Your assignment. Write out, word for word, every line from the one where "text: (903, 1349) -> (902, 1307), moved" occurs to the final line of the entries, and nothing beyond them.

Start of Given data

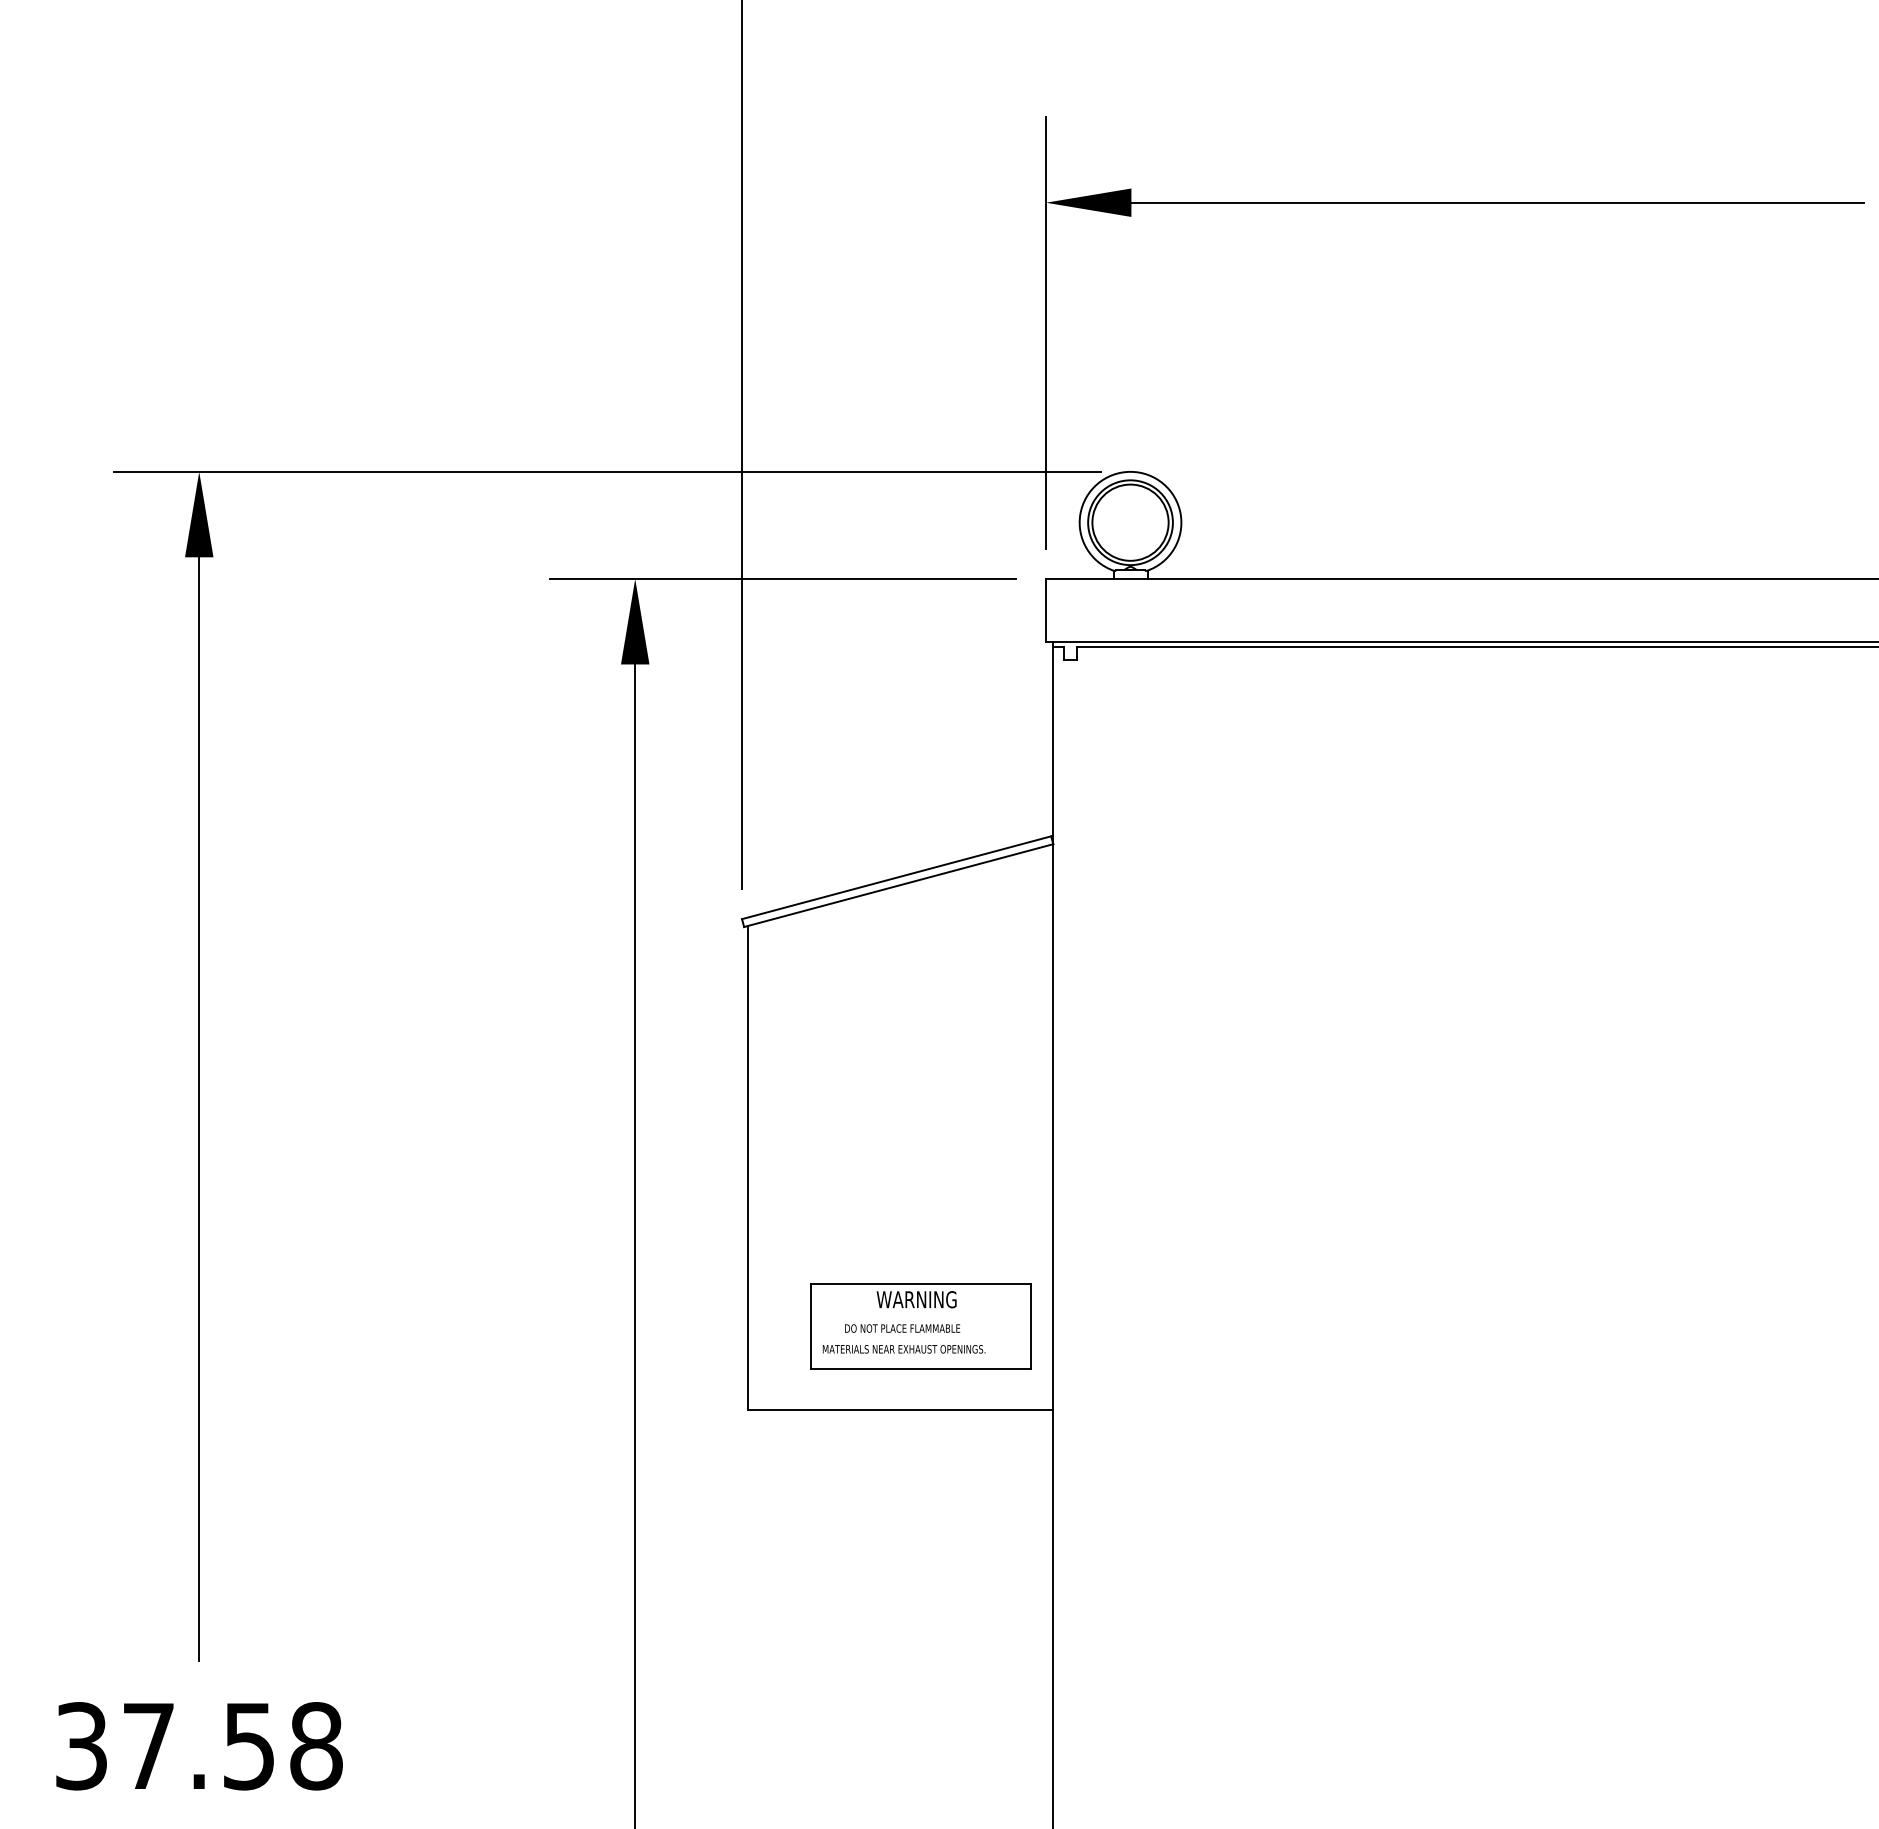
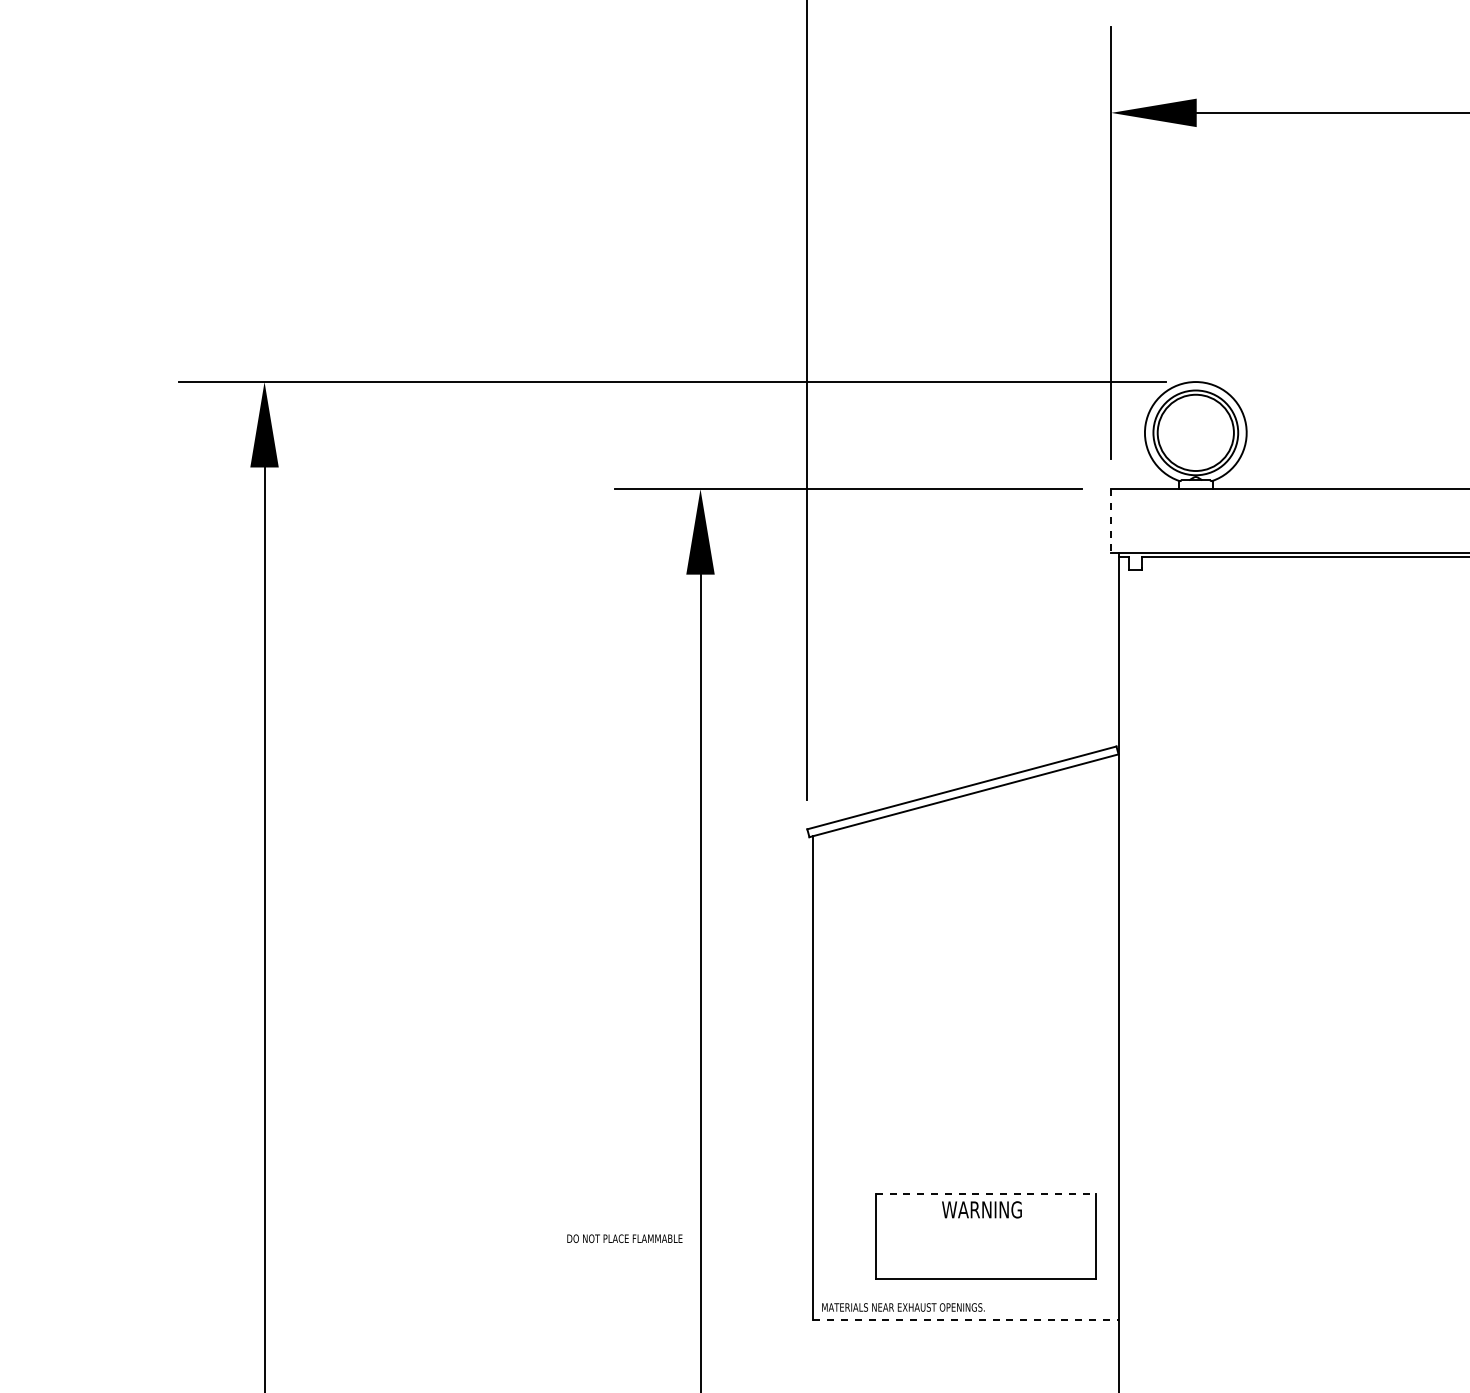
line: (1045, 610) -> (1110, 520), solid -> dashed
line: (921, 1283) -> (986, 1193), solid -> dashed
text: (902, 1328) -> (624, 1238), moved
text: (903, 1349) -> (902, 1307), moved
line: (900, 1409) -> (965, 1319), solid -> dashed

End of Given data

Written answer.
text: (903, 1349) -> (902, 1307), moved
line: (900, 1409) -> (965, 1319), solid -> dashed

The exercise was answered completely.